[Text extractions by page]
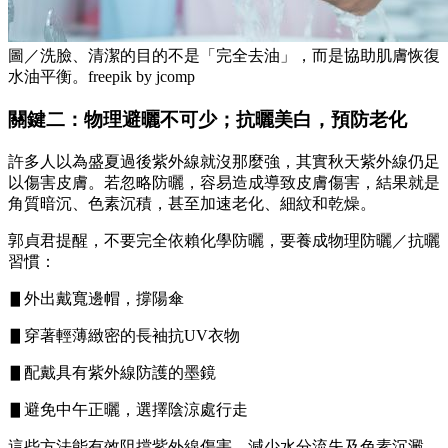
圖／洗臉、清潔的目的不是「完全去油」，而是協助肌膚恢復
水油平衡。freepik by jcomp
關鍵二：物理避曬不可少；抗曬美白，預防老化
許多人以為盛夏過後紫外線就沒那麼強，其實秋天紫外線仍足
以傷害皮膚。若忽略防曬，容易造成導致皮膚傷害，結果就是
角質暗沉、色素沉積，甚至加速老化、細紋和乾燥。
郭貞君提醒，不要完全依賴化學防曬，要養成物理防曬／抗曬
習慣：
▋外出戴寬邊帽，撐陽傘
▋穿著輕薄緻密的長袖抗UV衣物
▋配戴具有紫外線防護的墨鏡
▋避免中午正曬，選擇陰涼處行走
這些方法能有效阻擋紫外線傷害，減少水分流失及色素沉澱，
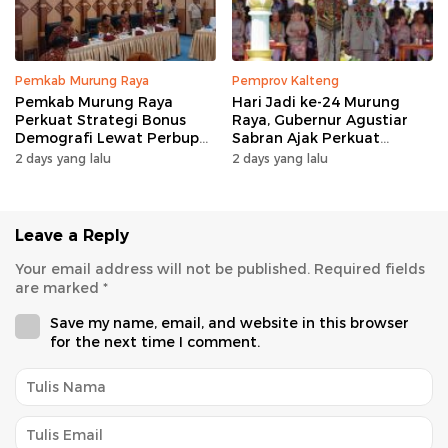
Pemkab Murung Raya
Pemprov Kalteng
Pemkab Murung Raya
Hari Jadi ke-24 Murung
Perkuat Strategi Bonus
Raya, Gubernur Agustiar
Demografi Lewat Perbup
Sabran Ajak Perkuat
Nomor 14 Tahun 2026
Sinergi Pembangunan
2 days yang lalu
2 days yang lalu
Leave a Reply
Your email address will not be published.
Required fields
are marked
*
Save my name, email, and website in this browser
for the next time I comment.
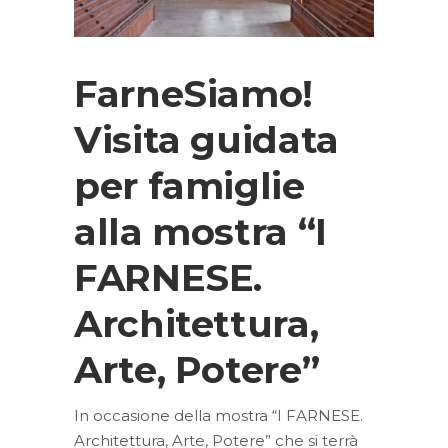
FarneSiamo!
Visita guidata
per famiglie
alla mostra “I
FARNESE.
Architettura,
Arte, Potere”
In occasione della mostra “I FARNESE.
Architettura, Arte, Potere” che si terrà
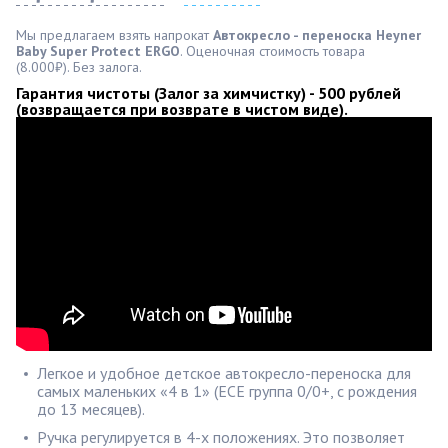
Мы предлагаем взять напрокат
Автокресло - переноска Heyner
Baby Super Protect ERGO
. Оценочная стоимость товара
(8.000₽). Без залога.
Гарантия чистоты (Залог за химчистку) - 500 рублей 
(возвращается при возврате в чистом виде).
Легкое и удобное детское автокресло-переноска для
самых маленьких «4 в 1» (ECE группа 0/0+, с рождения
до 13 месяцев).
Ручка регулируется в 4-х положениях. Это позволяет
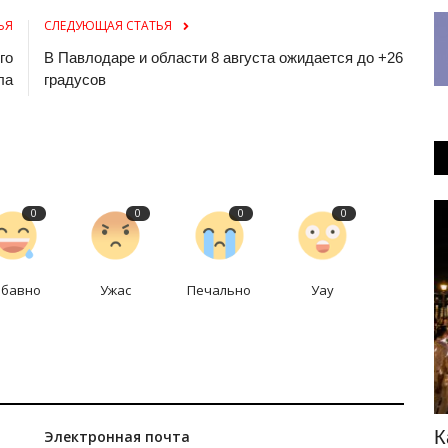
ЬЯ
СЛЕДУЮЩАЯ СТАТЬЯ
го
В Павлодаре и области 8 августа ожидается до +26
ла
градусов
0
0
0
0
Инфраструктура
абавно
Ужас
Печально
Уау
Реконструкция повысит мощность
К
Электронная почта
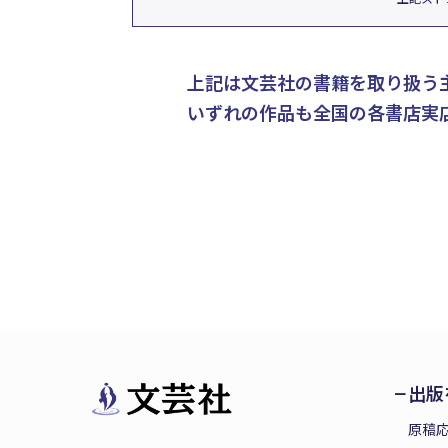
上記は文芸社の書籍を取り扱う
いずれの作品も全国の各書店実
出版
原稿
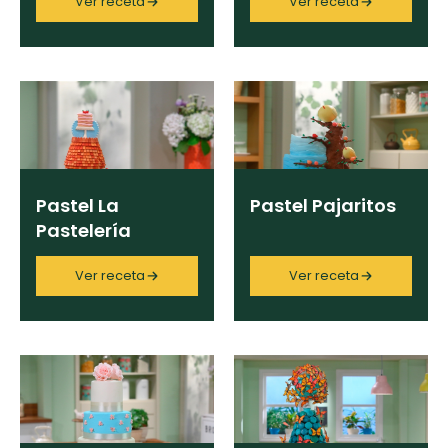
Ver receta
Ver receta
Pastelería de Fiesta
×
Limpiar
Pastel La
Pastel Pajaritos
Pastelería
Ver receta
Ver receta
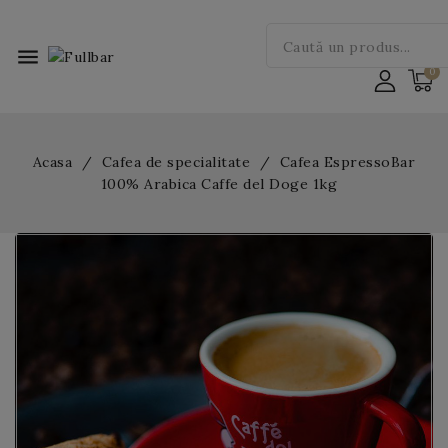
menu
Acasa
Cafea de specialitate
Cafea EspressoBar
100% Arabica Caffe del Doge 1kg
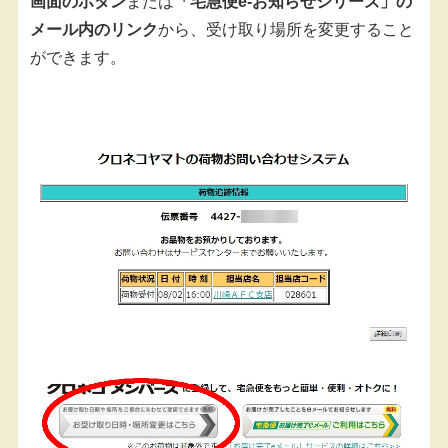
画面のボタン
または
「宅急便e-お知らせシリーズ」の
メール内のリンク
から、受け取り場所を変更すること
ができます。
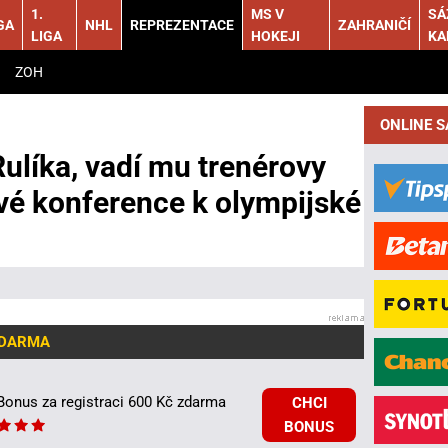
1.
MS V
SÁ
GA
NHL
REPREZENTACE
ZAHRANIČÍ
LIGA
HOKEJI
KA
ZOH
ONLINE 
Rulíka, vadí mu trenérovy
ové konference k olympijské
ZDARMA
Bonus za registraci 600 Kč zdarma
CHCI
BONUS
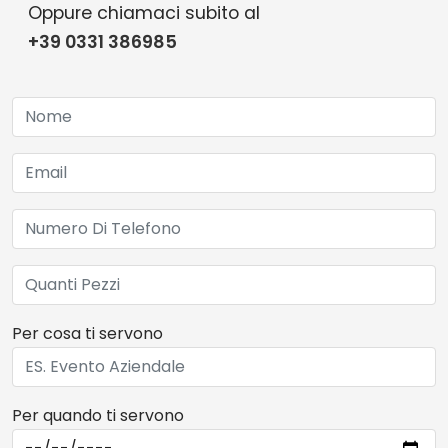
Oppure chiamaci subito al
+39 0331 386985
Per cosa ti servono
Per quando ti servono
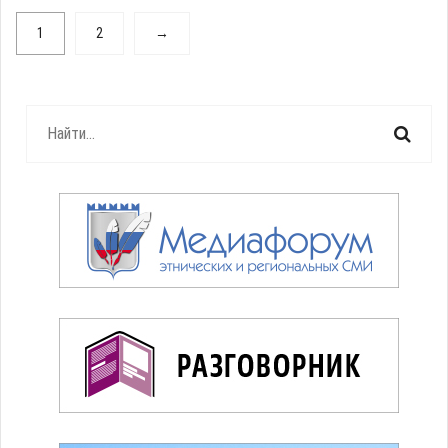
1
2
→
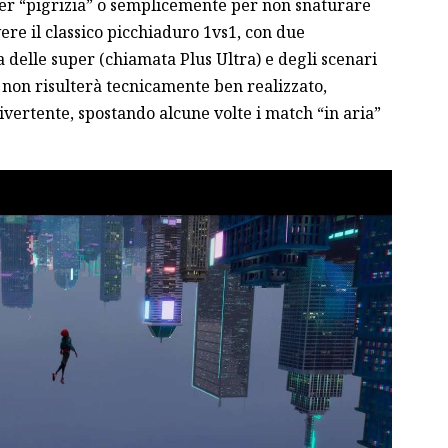
 per “pigrizia” o semplicemente per non snaturare
ivere il classico picchiaduro 1vs1, con due
 delle super (chiamata Plus Ultra) e degli scenari
o non risulterà tecnicamente ben realizzato,
vertente, spostando alcune volte i match “in aria”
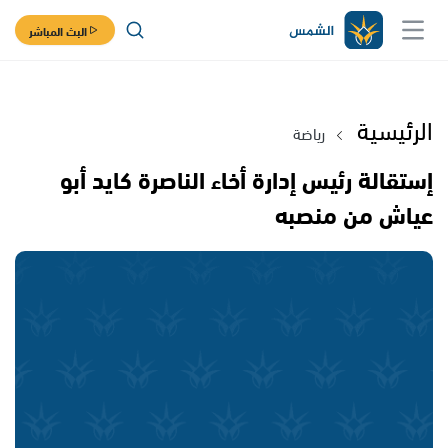
البث المباشر
الرئيسية
رياضة
إستقالة رئيس إدارة أخاء الناصرة كايد أبو
عياش من منصبه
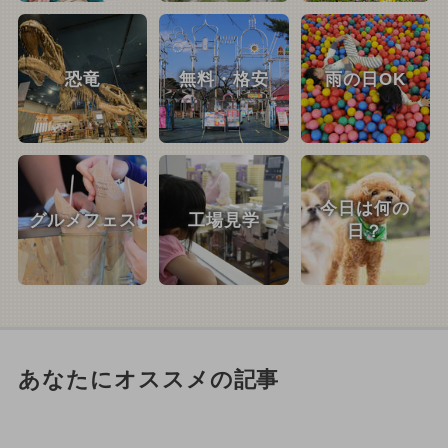
恐竜
無料・格安
雨の日OK
今日は何の
グルメフェス
工場見学
日？
あなたにオススメの記事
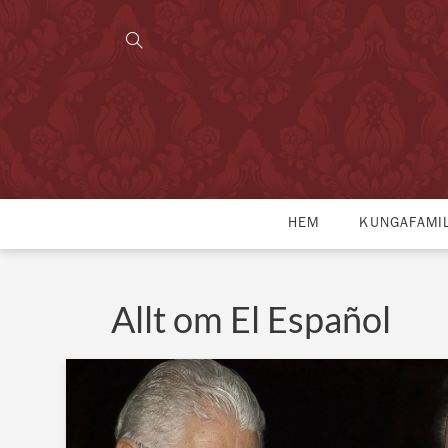
HEM
KUNGAFAMI
Allt om El Español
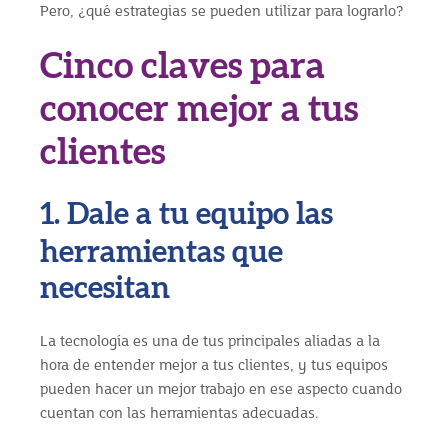
Pero, ¿qué estrategias se pueden utilizar para lograrlo?
Cinco claves para
conocer mejor a tus
clientes
1. Dale a tu equipo las
herramientas que
necesitan
La tecnología es una de tus principales aliadas a la
hora de entender mejor a tus clientes, y tus equipos
pueden hacer un mejor trabajo en ese aspecto cuando
cuentan con las herramientas adecuadas.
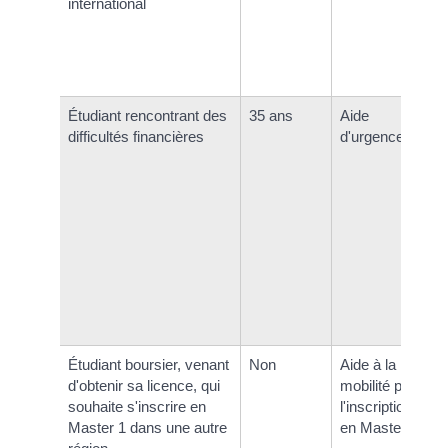
international
Étudiant rencontrant des
35 ans
Aide
difficultés financières
d'urgence
Étudiant boursier, venant
Non
Aide à la
d'obtenir sa licence, qui
mobilité pour
souhaite s'inscrire en
l'inscription
Master 1 dans une autre
en Master 1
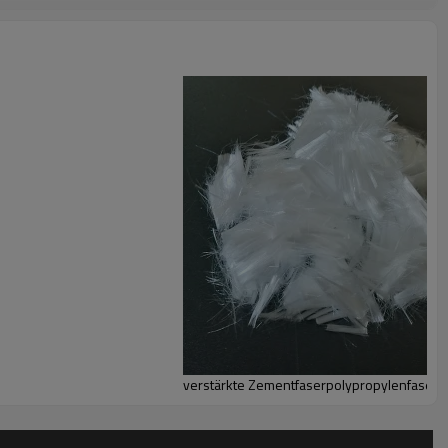
verstärkte Zementfaserpolypropylenfaser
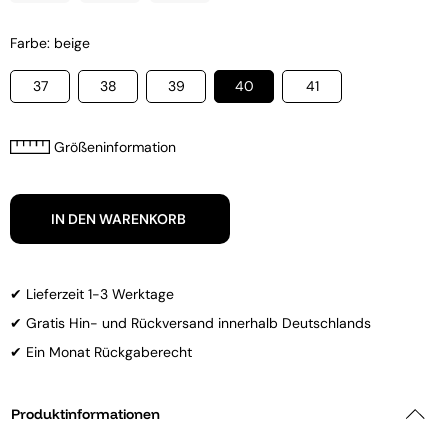
Farbe: beige
37
38
39
40
41
Größeninformation
IN DEN WARENKORB
✔ Lieferzeit 1-3 Werktage
✔ Gratis Hin- und Rückversand innerhalb Deutschlands
✔ Ein Monat Rückgaberecht
Produktinformationen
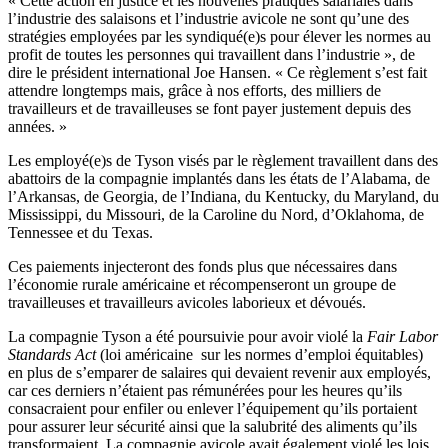
«
Cette
action en justice et les
nouvelles
pratiques
salariales
dans
l’industrie
des
salaisons
et
l’industrie
avicole
ne
sont
qu’une
des
stratégies
employées
par les
syndiqué
(e)s pour
élever
les
normes
au
profit de
toutes
les
personnes
qui
travaillent
dans
l’industrie
», de
dire le
président
international Joe Hansen. «
Ce
règlement
s’est
fait
attendre
longtemps
mais
,
grâce
à
nos efforts, des
milliers
de
travailleurs
et de
travailleuses
se font payer
justement
depuis
des
années
. »
Les
employé
(e)s de Tyson
visés
par le
règlement
travaillent
dans
des
abattoirs de la
compagnie
implantés
dans
les
états
de
l’Alabama
, de
l’Arkansas
, de Georgia, de
l’Indiana
, du Kentucky, du Maryland, du
Mississippi, du Missouri, de la Caroline du
Nord
,
d’Oklahoma
, de
Tennessee et du Texas.
Ces
paiements
injecteront
des fonds plus
que
nécessaires
dans
l’économie
rurale
américaine
et
récompenseront
un
groupe
de
travailleuses
et
travailleurs
avicoles
laborieux
et
dévoués
.
La
compagnie
Tyson a
été
poursuivie
pour
avoir
violé
la
Fair Labor
Standards Act
(
loi
américaine
sur
les
normes
d’emploi
équitables
)
en plus de
s’emparer
de
salaires
qui
devaient
revenir
aux
employés
,
car
ces
derniers
n’étaient
pas
rémunérées
pour les
heures
qu’ils
consacraient
pour
enfiler
ou
enlever
l’équipement
qu’ils
portaient
pour
assurer
leur
sécurité
ainsi
que
la
salubrité
des aliments
qu’ils
transformaient
. La
compagnie
avicole
avait
également
violé
les
lois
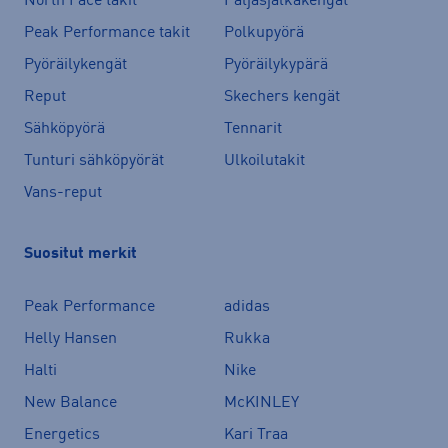
North Face takit
Paljasjalkakengät
Peak Performance takit
Polkupyörä
Pyöräilykengät
Pyöräilykypärä
Reput
Skechers kengät
Sähköpyörä
Tennarit
Tunturi sähköpyörät
Ulkoilutakit
Vans-reput
Suositut merkit
Peak Performance
adidas
Helly Hansen
Rukka
Halti
Nike
New Balance
McKINLEY
Energetics
Kari Traa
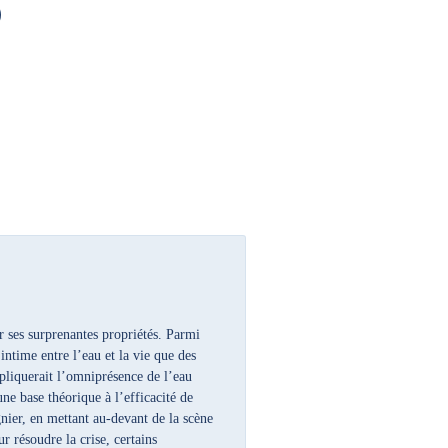
r ses surprenantes propriétés. Parmi
 intime entre l’eau et la vie que des
xpliquerait l’omniprésence de l’eau
ne base théorique à l’efficacité de
nier, en mettant au-devant de la scène
r résoudre la crise, certains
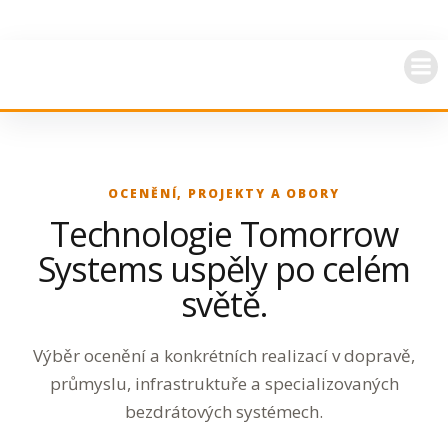
Skip
to
content
OCENĚNÍ, PROJEKTY A OBORY
Technologie Tomorrow
Systems uspěly po celém
světě.
Výběr ocenění a konkrétních realizací v dopravě,
průmyslu, infrastruktuře a specializovaných
bezdrátových systémech.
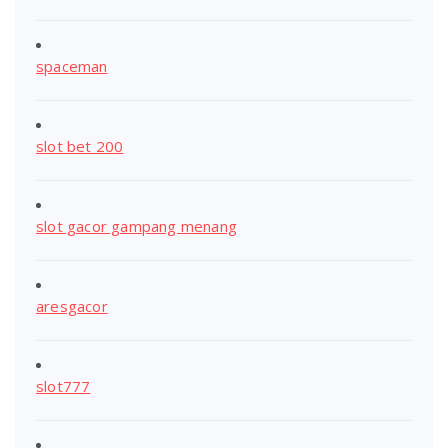
spaceman
slot bet 200
slot gacor gampang menang
aresgacor
slot777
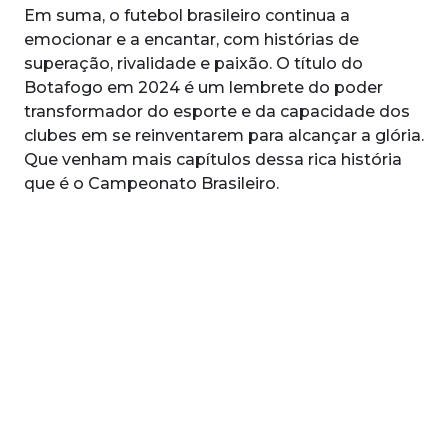
Em suma, o futebol brasileiro continua a
emocionar e a encantar, com histórias de
superação, rivalidade e paixão. O título do
Botafogo em 2024 é um lembrete do poder
transformador do esporte e da capacidade dos
clubes em se reinventarem para alcançar a glória.
Que venham mais capítulos dessa rica história
que é o Campeonato Brasileiro.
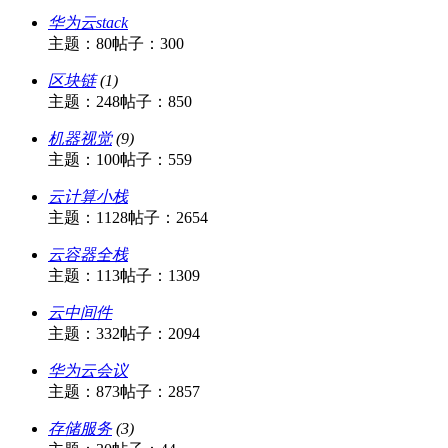
华为云stack
主题：80
帖子：300
区块链
(1)
主题：248
帖子：850
机器视觉
(9)
主题：100
帖子：559
云计算小栈
主题：1128
帖子：2654
云容器全栈
主题：113
帖子：1309
云中间件
主题：332
帖子：2094
华为云会议
主题：873
帖子：2857
存储服务
(3)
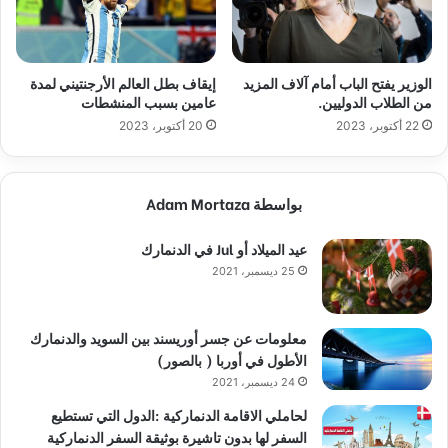
الوزير يفتح الباب أمام آلاف المزيد
إيقاف بطل العالم الأرجنتيني لمدة
من الطلاب الدوليين.
عامين بسبب المنشطات
22 أكتوبر، 2023
20 أكتوبر، 2023
بواسطة Adam Mortaza
عيد الميلاد أو Jul في الدنمارك
25 ديسمبر، 2021
معلومات عن جسر أوريسند بين السويد والدنمارك
الأطول في أوربا ( بالصور)
24 ديسمبر، 2021
لحاملي الاقامة الدنماركية :الدول التي تستطيع
السفر لها بدون تاشيرة بوثيقة السفر الدنماركية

§ TASK ITEM:
Copy out the lines word for word, from the start of the lines through the line that contains "Электронная почта". Leave the pictures out of your answer.

§ REPLY:
圖／洗臉、清潔的目的不是「完全去油」，而是協助肌膚恢復
水油平衡。freepik by jcomp
關鍵二：物理避曬不可少；抗曬美白，預防老化
許多人以為盛夏過後紫外線就沒那麼強，其實秋天紫外線仍足
以傷害皮膚。若忽略防曬，容易造成導致皮膚傷害，結果就是
角質暗沉、色素沉積，甚至加速老化、細紋和乾燥。
郭貞君提醒，不要完全依賴化學防曬，要養成物理防曬／抗曬
習慣：
▋外出戴寬邊帽，撐陽傘
▋穿著輕薄緻密的長袖抗UV衣物
▋配戴具有紫外線防護的墨鏡
▋避免中午正曬，選擇陰涼處行走
這些方法能有效阻擋紫外線傷害，減少水分流失及色素沉澱，
Pemkab Murung Raya
Pemprov Kalteng
Pemkab Murung Raya
Hari Jadi ke-24 Murung
Perkuat Strategi Bonus
Raya, Gubernur Agustiar
Demografi Lewat Perbup
Sabran Ajak Perkuat
Nomor 14 Tahun 2026
Sinergi Pembangunan
2 days yang lalu
2 days yang lalu
Leave a Reply
Your email address will not be published.
Required fields
are marked
*
Save my name, email, and website in this browser
for the next time I comment.
FarneSiamo!
Visita guidata
per famiglie
alla mostra “I
FARNESE.
Architettura,
Arte, Potere”
In occasione della mostra “I FARNESE.
Architettura, Arte, Potere” che si terrà
Мы предлагаем взять напрокат
Автокресло - переноска Heyner
Baby Super Protect ERGO
. Оценочная стоимость товара
(8.000₽). Без залога.
Гарантия чистоты (Залог за химчистку) - 500 рублей 
(возвращается при возврате в чистом виде).
Легкое и удобное детское автокресло-переноска для
самых маленьких «4 в 1» (ECE группа 0/0+, с рождения
до 13 месяцев).
Ручка регулируется в 4-х положениях. Это позволяет
ЬЯ
СЛЕДУЮЩАЯ СТАТЬЯ
го
В Павлодаре и области 8 августа ожидается до +26
ла
градусов
0
0
0
0
Инфраструктура
абавно
Ужас
Печально
Уау
Реконструкция повысит мощность
К
Электронная почта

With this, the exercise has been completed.